The closer to the final, though, the more the film departed from the book; mind you not in a good way. I could swallow the fact that the movie boyfriend of Andrea shacked up with her and was a cook (in the book Andrea lived with her BFF, Lily, and her boyfriend only visited them from time to time and he was a teacher, not a cook). I could swallow that the character of Lily, a great counterpoint to Andrea in the novel, in the movie was reduced to a mere accessory – a girl squealing over a new Marc Jacob bag or telling Andrea off because she was kissing another guy in public. I bet the actress playing Lily was featured only because she filled two important quota – she was female and black. I almost heard the director ticking the appropriate boxes happily: racial minorities representative – check. If they are female you score a bonus – check again.
What I missed the most was the strange love-hate, admire-detest dynamics between Andrea and her employer. It was almost imperceptible in the movie while it was one of the major
highlights of the book, at least for me. I was fascinated by their tug-of-war. The completely skewed world perception of Miranda and her sadistic demands after a while were able to influence young Andy, emphasizing and feeding up the worst features of that girl’s character; features which lie dormant (or not so dormant) in practically everybody’s subconsciousness, including perhaps even the saints. Also the background of Miranda Priestley, so diligently researched by Andy (a journalist-to-be after all) in the book and explaining some patterns of her boss’s behaviour, was completely glossed over in the movie. Pity.
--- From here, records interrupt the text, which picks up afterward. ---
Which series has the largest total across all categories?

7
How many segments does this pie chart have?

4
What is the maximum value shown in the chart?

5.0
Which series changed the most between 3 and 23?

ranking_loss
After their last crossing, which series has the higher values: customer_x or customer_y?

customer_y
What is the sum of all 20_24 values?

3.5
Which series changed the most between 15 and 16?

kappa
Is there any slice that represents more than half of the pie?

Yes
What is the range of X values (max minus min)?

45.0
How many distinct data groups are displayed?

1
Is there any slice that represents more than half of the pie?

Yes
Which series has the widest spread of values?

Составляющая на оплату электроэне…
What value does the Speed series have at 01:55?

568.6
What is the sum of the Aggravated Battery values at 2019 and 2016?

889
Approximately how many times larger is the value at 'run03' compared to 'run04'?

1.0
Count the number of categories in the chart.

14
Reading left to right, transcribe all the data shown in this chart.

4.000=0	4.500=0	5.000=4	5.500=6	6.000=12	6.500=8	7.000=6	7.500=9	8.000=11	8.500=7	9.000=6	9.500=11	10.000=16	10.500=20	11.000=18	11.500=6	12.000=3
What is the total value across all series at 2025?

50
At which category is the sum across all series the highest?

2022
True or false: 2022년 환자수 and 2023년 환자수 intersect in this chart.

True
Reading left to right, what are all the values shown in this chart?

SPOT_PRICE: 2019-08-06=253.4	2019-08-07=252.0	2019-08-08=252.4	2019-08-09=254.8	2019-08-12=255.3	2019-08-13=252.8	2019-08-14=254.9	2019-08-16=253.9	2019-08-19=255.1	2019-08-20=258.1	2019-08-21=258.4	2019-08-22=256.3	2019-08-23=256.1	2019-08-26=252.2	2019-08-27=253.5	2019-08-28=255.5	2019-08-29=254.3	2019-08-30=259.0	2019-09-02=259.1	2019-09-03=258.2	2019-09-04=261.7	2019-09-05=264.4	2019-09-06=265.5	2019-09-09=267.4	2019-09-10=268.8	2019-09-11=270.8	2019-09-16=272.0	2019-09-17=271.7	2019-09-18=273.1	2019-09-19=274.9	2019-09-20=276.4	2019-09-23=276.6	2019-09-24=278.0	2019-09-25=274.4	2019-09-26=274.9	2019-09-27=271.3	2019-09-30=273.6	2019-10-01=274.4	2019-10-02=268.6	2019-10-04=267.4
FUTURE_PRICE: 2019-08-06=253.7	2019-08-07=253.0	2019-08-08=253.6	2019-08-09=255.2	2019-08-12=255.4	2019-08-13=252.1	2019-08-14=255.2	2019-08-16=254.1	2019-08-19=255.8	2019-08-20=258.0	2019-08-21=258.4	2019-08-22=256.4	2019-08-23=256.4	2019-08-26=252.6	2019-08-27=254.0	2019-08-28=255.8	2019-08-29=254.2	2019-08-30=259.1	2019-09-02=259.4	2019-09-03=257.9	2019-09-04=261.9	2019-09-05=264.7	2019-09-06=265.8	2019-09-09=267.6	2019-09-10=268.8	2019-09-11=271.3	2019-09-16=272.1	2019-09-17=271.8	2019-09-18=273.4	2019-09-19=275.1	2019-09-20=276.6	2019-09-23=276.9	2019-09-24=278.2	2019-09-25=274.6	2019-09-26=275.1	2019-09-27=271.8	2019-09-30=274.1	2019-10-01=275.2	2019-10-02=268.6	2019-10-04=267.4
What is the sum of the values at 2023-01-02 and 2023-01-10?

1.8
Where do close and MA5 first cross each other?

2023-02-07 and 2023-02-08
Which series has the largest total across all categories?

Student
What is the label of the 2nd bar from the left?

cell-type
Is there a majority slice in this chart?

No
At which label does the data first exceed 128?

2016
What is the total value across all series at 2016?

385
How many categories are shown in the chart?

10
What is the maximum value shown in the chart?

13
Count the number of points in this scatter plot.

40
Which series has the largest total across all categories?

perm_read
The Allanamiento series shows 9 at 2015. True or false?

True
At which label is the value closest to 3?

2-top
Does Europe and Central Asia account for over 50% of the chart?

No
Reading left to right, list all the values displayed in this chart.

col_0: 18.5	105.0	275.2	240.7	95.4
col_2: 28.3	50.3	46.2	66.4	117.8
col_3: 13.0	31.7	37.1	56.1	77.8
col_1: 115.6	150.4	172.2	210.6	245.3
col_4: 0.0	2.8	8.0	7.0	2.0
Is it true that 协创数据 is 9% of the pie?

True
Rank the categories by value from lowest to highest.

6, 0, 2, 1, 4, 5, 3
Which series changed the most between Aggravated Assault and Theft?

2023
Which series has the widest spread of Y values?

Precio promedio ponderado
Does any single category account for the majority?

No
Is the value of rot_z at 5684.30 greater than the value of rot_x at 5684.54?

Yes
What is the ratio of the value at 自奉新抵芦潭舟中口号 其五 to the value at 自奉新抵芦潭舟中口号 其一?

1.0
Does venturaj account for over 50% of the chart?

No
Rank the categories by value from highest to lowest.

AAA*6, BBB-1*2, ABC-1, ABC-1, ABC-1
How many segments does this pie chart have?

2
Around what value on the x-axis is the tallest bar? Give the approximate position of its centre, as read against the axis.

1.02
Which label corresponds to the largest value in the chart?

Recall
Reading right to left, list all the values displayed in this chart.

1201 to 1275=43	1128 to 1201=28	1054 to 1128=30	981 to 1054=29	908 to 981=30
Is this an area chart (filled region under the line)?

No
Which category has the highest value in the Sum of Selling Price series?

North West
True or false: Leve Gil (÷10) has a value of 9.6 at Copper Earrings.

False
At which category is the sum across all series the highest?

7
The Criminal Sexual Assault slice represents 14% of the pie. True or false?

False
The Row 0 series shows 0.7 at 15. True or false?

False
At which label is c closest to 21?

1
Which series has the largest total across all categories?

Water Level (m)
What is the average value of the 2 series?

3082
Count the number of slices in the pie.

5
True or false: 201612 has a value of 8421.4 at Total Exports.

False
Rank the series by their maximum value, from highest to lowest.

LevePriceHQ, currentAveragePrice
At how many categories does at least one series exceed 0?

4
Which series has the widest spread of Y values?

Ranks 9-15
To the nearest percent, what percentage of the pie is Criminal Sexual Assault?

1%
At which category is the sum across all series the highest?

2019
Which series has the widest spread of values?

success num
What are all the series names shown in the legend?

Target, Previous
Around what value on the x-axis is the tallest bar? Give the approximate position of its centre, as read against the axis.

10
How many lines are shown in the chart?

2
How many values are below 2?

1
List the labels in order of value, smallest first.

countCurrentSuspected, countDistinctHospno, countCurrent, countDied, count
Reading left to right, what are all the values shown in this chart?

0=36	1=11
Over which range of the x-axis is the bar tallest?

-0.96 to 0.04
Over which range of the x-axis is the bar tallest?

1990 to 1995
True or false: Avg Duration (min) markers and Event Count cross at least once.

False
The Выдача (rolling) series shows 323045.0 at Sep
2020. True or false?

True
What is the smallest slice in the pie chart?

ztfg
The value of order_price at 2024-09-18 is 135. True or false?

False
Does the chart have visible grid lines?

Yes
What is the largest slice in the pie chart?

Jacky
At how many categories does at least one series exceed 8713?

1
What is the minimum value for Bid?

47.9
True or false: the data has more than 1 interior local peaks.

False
Still the ending of the film was the worst – saccharine, unrealistic, too happy and too shallow to make me even smile. In short it ends with Andy and Miranda viewing one another with mutual respect and even a kind of remote sympathy. The book afforded Andrea no such connection as she SPOILER section, highlight to read or skip cursed Miranda to her face publicly in Paris, over a truly outlandish demand, and was consequently fired on the spot. Of course after such a termination of her contract Andy never got Miranda’s much-coveted support but, miraculously, she did find another job. It was clear that the great Miranda Priestley had as many admirers as enemies and the girl was lucky to stumble upon one of the Miranda-haters. It sounded as right as the movie sounded false.
Read the book or watch the movie, depending on how much time you have. The movie, shorter and visually very attractive, is fine for an uncomplicated, fun evening with chocolate and bubbles. The book is a bit more complex and quite long but so much more rewarding.